We have described a dispatcher that logs at different priorities an action that has no callbacks to one that has at least a single callback. This is the kind of behaviour it would be nice to test. Stubbing would have been the only option open to us to test the original code.
Stubbing methods on the global console object would require a cleanup step which can be problematic if the test fails. The effectively isolated dispatcher can use a fake logger when we are testing the log messages. This logger will record each call to a method we are interested in.
The stack trace of an error is formed when the error is created and not when it is thrown. This means that if we pass the error to a logger which then throws it we still get the correct stacktrace.
In production it is not useful to throw errors. The customer is unlikely to be interested in a stacktrace. Additionally one bad callback is no reason to not call the other callbacks. The best case is that one bad callback is not important and its effect may not be visible to the user. If errors are occurring in production we want to be notified about them and let the user carry on.
Conversely in development errors should be thrown. As developers we want notification of broken code as soon as possible. The dispatcher does not need to be aware of a choice of error handling strategy. Instead it can simply be passed to an appropriate logger.
Is it worth it.
So far only advantages have been highlighted, but what are the costs.

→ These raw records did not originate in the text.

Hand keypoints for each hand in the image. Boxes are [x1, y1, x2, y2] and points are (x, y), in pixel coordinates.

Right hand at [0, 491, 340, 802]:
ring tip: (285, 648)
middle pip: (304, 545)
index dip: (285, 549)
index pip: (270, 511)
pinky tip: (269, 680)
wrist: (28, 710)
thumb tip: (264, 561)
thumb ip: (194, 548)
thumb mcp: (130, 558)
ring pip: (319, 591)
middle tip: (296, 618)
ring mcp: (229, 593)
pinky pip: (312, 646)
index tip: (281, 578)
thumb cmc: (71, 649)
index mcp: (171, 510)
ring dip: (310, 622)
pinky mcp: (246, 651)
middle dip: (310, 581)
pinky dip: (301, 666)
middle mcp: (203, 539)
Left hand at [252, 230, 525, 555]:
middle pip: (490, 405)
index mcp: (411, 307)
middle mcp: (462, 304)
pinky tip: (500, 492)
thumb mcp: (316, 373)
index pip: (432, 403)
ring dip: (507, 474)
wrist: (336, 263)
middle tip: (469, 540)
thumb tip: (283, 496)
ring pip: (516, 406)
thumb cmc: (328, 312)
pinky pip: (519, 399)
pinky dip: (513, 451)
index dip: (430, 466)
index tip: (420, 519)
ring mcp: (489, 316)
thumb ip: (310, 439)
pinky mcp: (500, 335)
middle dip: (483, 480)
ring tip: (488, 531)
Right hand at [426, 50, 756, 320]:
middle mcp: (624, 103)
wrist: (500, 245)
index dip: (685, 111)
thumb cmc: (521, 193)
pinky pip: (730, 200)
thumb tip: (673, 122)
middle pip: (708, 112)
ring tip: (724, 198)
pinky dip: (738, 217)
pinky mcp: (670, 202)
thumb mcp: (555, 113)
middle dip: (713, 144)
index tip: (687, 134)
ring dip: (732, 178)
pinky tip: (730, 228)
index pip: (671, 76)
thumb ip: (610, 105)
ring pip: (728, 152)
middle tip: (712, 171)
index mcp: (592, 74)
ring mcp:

Passing around capability objects requires a bit more setup. Failing to pass in a logger can result in code failing even if all the business functionality is present. An option to handle when a logger is not present is to fallback to using the global console. I do not do this as I think that a missing logger is something that I want to be a failure and in production missing logs is a problem to which I want to be alerted.
Leaving debug comments in your codebase makes it a bit larger. Not really a problem as the amount of code is so small. If it turns out to be a problem the way to remove the debug calls is with a build step.
If a function causes many different side effects then it will require several capability objects. This is a pain but ultimately a good thing. Any function that needs access to more than two external resources is probably doing too much.